Just casually walking around Chungju one day, I spotted something out of the corner of my eye that made me do a double take...
...wait a minute...
...seriously? McDonald's Korea offers VIP parking? Is McDonald's really that big of a thing here?
That, uh, that would be a yes, then. Unless anyone knows of anywhere else in the world where McDonald's offers an engagement ring with the golden arches instead of a diamond.
Of course, with all this McDonald's addiction and love, people would eventually become SUCH whales that they would no longer be able to get off the couch. What can you do if you're too fat to waddle to the golden arches on your own? HAVE NO FEAR! Korea has a solution to every McDonald's cravings (no, it isn't a diet):
Okay, so McDonald's is crazy. Let's try a local Korean fast food place. Hey, there's a Chicken Maru! Or, as their advertising puts it, Mom's choice, Dad's present:
That's not THAT crazy, I suppose. I've seen American advertisements that were way more insane than that. Of course, then you turn your head slightly to the right and see this painted all over the outside of their stores:
Are those Egg Ninjas? With tiny, deadly Ninja... forks?
Well, forget food then. How about alcohol? I've heard about Korean Soju (a rice based drink similar to whiskey but with a taste like rubbing alcohol) and hof (essentially Korean beer). Let's find a nice bar and get some soju and beer until even the crazy stuff looks normal. Hey, how about that place! That looks good!
Or maybe this other place around the corner!
Okay, so Koreans can't spell. Heck, anybody with access to Google can find plenty of examples of badly spelled American advertisements. But that's not really crazy.
"Hey, why'd you put that confused, drunk hippo on the sign for your bar?"
"Wow, lemme tell you, that is one hell of a story. And beer was definitely involved."

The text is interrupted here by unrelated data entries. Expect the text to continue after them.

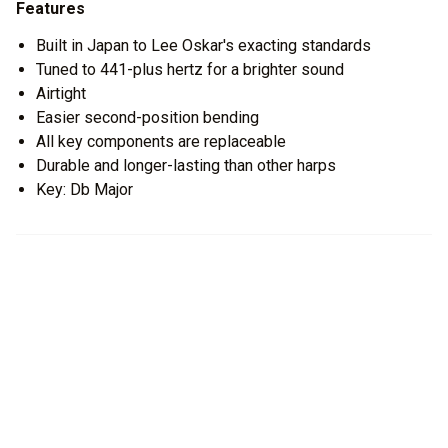
Features
Built in Japan to Lee Oskar's exacting standards
Tuned to 441-plus hertz for a brighter sound
Airtight
Easier second-position bending
All key components are replaceable
Durable and longer-lasting than other harps
Key: Db Major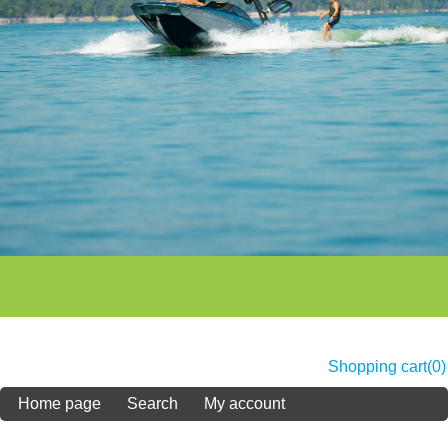
Shopping cart
(0)
Home page
Search
My account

Is that... a bar for children? Or a school that... serves it's teachers... alcohol... I think it's time to move on from bars now. How about veterinary clinics...
...for dog wizards? Okay, how about just normal, sit down restaurants...
...with mascots that invite you to dine on their flesh with fanatical glee! Holy crap! Hey.. that place over there looks like Hooters...
...but with more honest branding.
You know what? After all this, I'm thinking I may have overdone it. I should maybe check in with the doctor and make sure everything is okay...
...NEVER MIND. I THINK MAYBE I'LL JUST WALK IT OFF... FAR AWAY FROM HERE.